Inside your software, store text as UTF-8 or UTF-16; that is to say, pick one of the two and stick with it.
Interchange data with the outside world using XML whenever possible; this makes a whole bunch of potential problems go away.
Try to make your application browser-based rather than write your own client; the browsers are getting really quite good at dealing with the texts of the world.
If you're using someone else's library code (and of course you are), assume its Unicode handling is broken until proved to be correct.
If you're doing search, try to hand the linguistic and character-handling problems off to someone who understands them.
Go off to Amazon or somewhere and buy the latest revision of the printed Unicode standard; it contains pretty well everything you need to know.
Spend some time poking around the Unicode web site and learning how the code charts work.
If you're going to have to do any serious work with Asian languages, go buy the O'Reilly book on the subject by Ken Lunde.
If you have a Macintosh, run out and grab Lord Pixel's Unicode Font Inspection tool. Totally cool.
If you're really going to have to get down and dirty with the data, go attend one of the twice-a-year Unicode conferences. All the experts go and if you don't know what you need to know, you'll be able to find someone there who knows.
I spent a while working with search engine software - You wouldn't believe how many web sites serve up content with HTTP headers or meta tags which lie about the encoding of the pages.

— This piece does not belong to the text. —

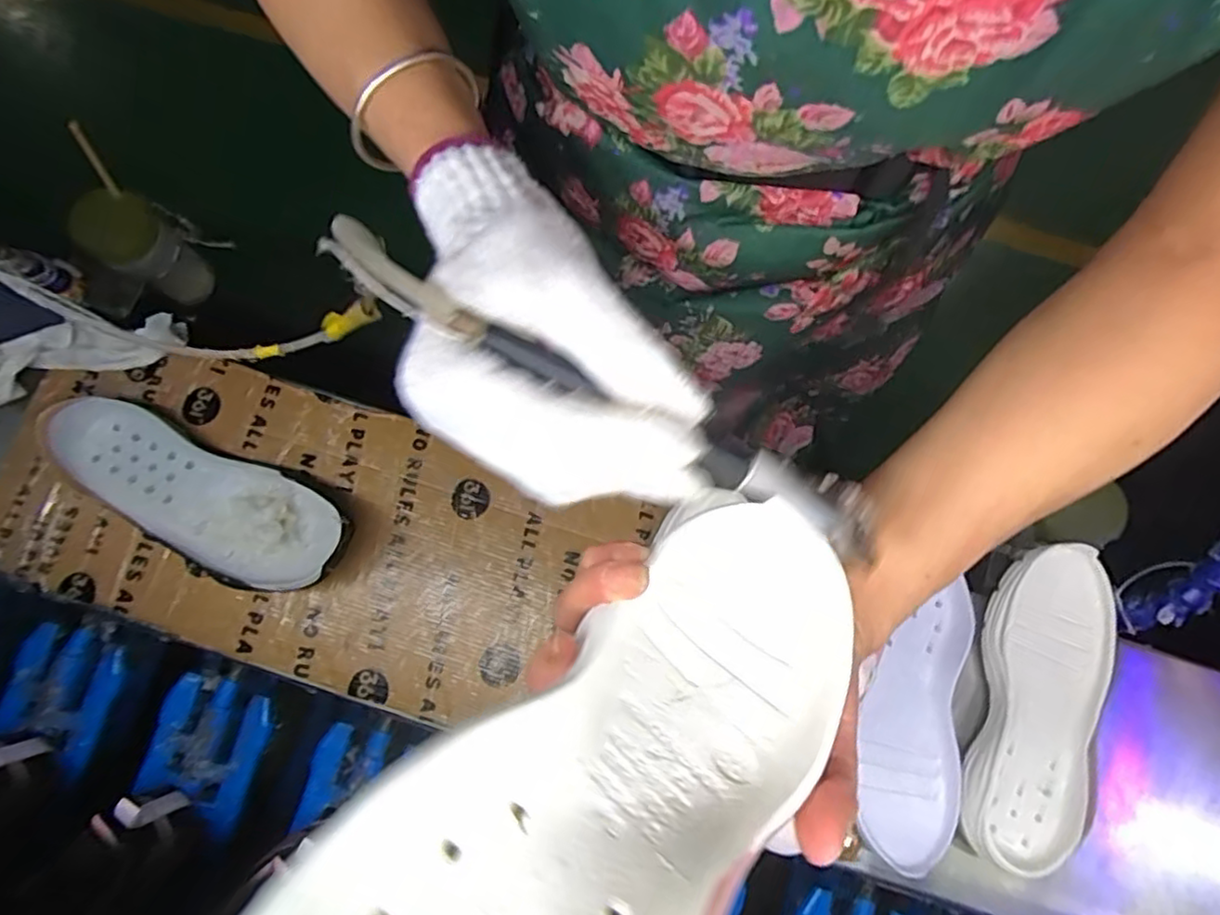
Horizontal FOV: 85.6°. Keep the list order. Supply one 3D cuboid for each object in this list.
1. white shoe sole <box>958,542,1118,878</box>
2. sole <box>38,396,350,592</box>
[{"bbox_3d":[0.328,0.187,0.512,0.094,0.040,0.236,14,79,2],"label":"white shoe sole"},{"bbox_3d":[-0.328,0.035,0.531,0.249,0.050,0.092,23,79,3],"label":"sole"}]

Often, you'll even get a document which contains both ISO-8859 characters and UTF-8 characters.
Once you've battled through a few of those sorts of issues, you start taking the proper character encoding of data you produce really seriously.
The .NET Framework uses Windows default encoding for storing strings, which turns out to be UTF-16. If you don't specify an encoding when you use most text I/O classes, you will write UTF-8 with no BOM and read by first checking for a BOM then assuming UTF-8 (I know for sure StreamReader and StreamWriter behave this way.) This is pretty safe for "dumb" text editors that won't understand a BOM but kind of cruddy for smarter ones that could display UTF-8 or the situation where you're actually writing characters outside the standard ASCII range.
Normally this is invisible, but it can rear its head in interesting ways. Yesterday I was working with someone who was using XML serialization to serialize an object to a string using a StringWriter, and he couldn't figure out why the encoding was always UTF-16. Since a string in memory is going to be UTF-16 and that is enforced by .NET, that's the only thing the XML serialization framework could do.
So, when I'm writing something that isn't just a throwaway tool, I specify a UTF-8 encoding with a BOM. Technically in .NET you will always be accidentally Unicode aware, but only if your user knows to detect your encoding as UTF-8.
It makes me cry a little every time I see someone ask, "How do I get the bytes of a string?" and the suggested solution uses Encoding.ASCII.GetBytes() :(
Rule of thumb: if you never munge or look inside a string and instead treat it strictly as a blob of data, you'll be much better off.
Even doing something as simple as splitting words or lowercasing strings becomes tough if you want to do it "the Unicode way".
And if you want to do it "the Unicode way", you'll need an awfully good library. This stuff is incredibly complex.